**Extract to read**
════════════════

Wha?
So, a pair of former DoD senior types have an op-ed in the Washington Times saying essentially “let SOCOM run GWOT”. Sorta.
It’s time to alter U.S. strategy by putting USSOCOM generals and admirals truly in command of the global war. And in Iraq, conventional forces could best serve by providing ground, air and sea support to USSOCOM and Iraqi security forces and sealing Iraq’s porous borders with hostile and/or dubious neighbors in Iran, Syria, Jordan and Saudi Arabia to prevent foreign jihadists, arms and sophisticated munitions from entering the country.
I’ve got some problems with that. First off, SOCOM does have the ball for that–but there’s no way we’re going to instantly turn DoD into a giant SOF unit. That’s why there are the four SOF Truths:
- Humans are more important than hardware.
- Quality is more important than quantity.
- SOF cannot be mass produced.
- Competent SOF cannot be created after the emergency arises.
Here’s an older example of a framework for using SOF. If the idea is to make the regular folks more effectively in support of SOF, we’ve done a lot of changing to do that; check this discussion from one of the Marines trying to successfully adapt into a world that uses SOF a little differently by standing up MARSOC. I could also point out that the four star brought back from retirement to run the Army is a snake eater, and used to run SOCOM; he groks SOF and as a service chief will be sympathetic to the concerns of SOCOM.
So that can’t be the issue. Perhaps what the Washington Times op-ed is pushing is support of the directive to let SOCOM run the GWOT at the flag/general officer level. This makes more sense, but still has some severe problems associated with it that are going to take more than a generally focused op-ed to address.
- There now are several geographic combatant commanders, four star officers with responsibility over an area of operations. CENTCOM? That’s one of them. There may be one more coming down the pike. Check out how they used to be arranged in this older map:

- There are also commands with four stars and no geographic area, but functional resonsibilities. STRATCOM, for instance, owns a box of “odds and ends” of things that need watched over all over the globe, such as space (the old SPACECOM was folded into STRAT) and the old nuclear triad. SOCOM is a slightly different beast than the others because after being ignored for a decade or so by the rest of DoD Congress gave SOCOM purchasing authority–and money is power. The difficulties all the functional combatant commanders have to deal with involve using assets that may be under the operational command of a geographic COCOM, making messes in that COCOM’s AOR to get cleaned up, and performing actions that the geographic COCOM might not necessarily want to happen.
- There are also service chiefs, the people living in the Pentagon that organize, train, and equip those forces. A COCOM gets a Navy asset that was bought through the bucket of money assigned to the Navy, trained prior to deployment by Navy, and returns to the Navy–even though there’s a COCOM also assigned that asset when it’s back from deployment and home.

════════════════

**Data records**
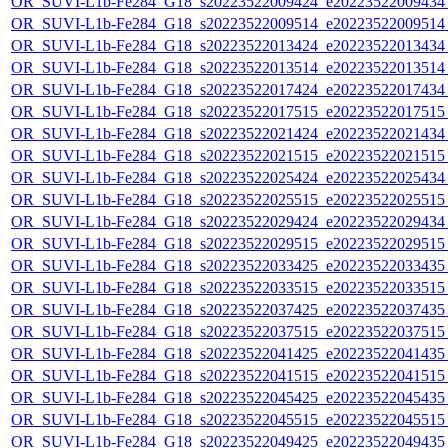
OR_SUVI-L1b-Fe284_G18_s20223522009424_e20223522009434_c
OR_SUVI-L1b-Fe284_G18_s20223522009514_e20223522009514_c
OR_SUVI-L1b-Fe284_G18_s20223522013424_e20223522013434_c
OR_SUVI-L1b-Fe284_G18_s20223522013514_e20223522013514_c
OR_SUVI-L1b-Fe284_G18_s20223522017424_e20223522017434_c
OR_SUVI-L1b-Fe284_G18_s20223522017515_e20223522017515_c
OR_SUVI-L1b-Fe284_G18_s20223522021424_e20223522021434_c
OR_SUVI-L1b-Fe284_G18_s20223522021515_e20223522021515_c
OR_SUVI-L1b-Fe284_G18_s20223522025424_e20223522025434_c
OR_SUVI-L1b-Fe284_G18_s20223522025515_e20223522025515_c
OR_SUVI-L1b-Fe284_G18_s20223522029424_e20223522029434_c
OR_SUVI-L1b-Fe284_G18_s20223522029515_e20223522029515_c
OR_SUVI-L1b-Fe284_G18_s20223522033425_e20223522033435_c
OR_SUVI-L1b-Fe284_G18_s20223522033515_e20223522033515_c
OR_SUVI-L1b-Fe284_G18_s20223522037425_e20223522037435_c
OR_SUVI-L1b-Fe284_G18_s20223522037515_e20223522037515_c
OR_SUVI-L1b-Fe284_G18_s20223522041425_e20223522041435_c
OR_SUVI-L1b-Fe284_G18_s20223522041515_e20223522041515_c
OR_SUVI-L1b-Fe284_G18_s20223522045425_e20223522045435_c
OR_SUVI-L1b-Fe284_G18_s20223522045515_e20223522045515_c
OR_SUVI-L1b-Fe284_G18_s20223522049425_e20223522049435_c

════════════════

**Action item A**
Edit the post about SOCOM by giving everything from "So, a pair of" down to "important than quantity." with "hardware" changed to "equipment".
**Action item B**
From the post about SOCOM, put this sentence into Spanish: "There may be one more coming down the pike."
The records have nothing to do with the post about SOCOM.

**Response A**
So, a pair of former DoD senior types have an op-ed in the Washington Times saying essentially “let SOCOM run GWOT”. Sorta.
It’s time to alter U.S. strategy by putting USSOCOM generals and admirals truly in command of the global war. And in Iraq, conventional forces could best serve by providing ground, air and sea support to USSOCOM and Iraqi security forces and sealing Iraq’s porous borders with hostile and/or dubious neighbors in Iran, Syria, Jordan and Saudi Arabia to prevent foreign jihadists, arms and sophisticated munitions from entering the country.
I’ve got some problems with that. First off, SOCOM does have the ball for that–but there’s no way we’re going to instantly turn DoD into a giant SOF unit. That’s why there are the four SOF Truths:
- Humans are more important than equipment.
- Quality is more important than quantity.

**Response B**
Puede que venga uno más en camino.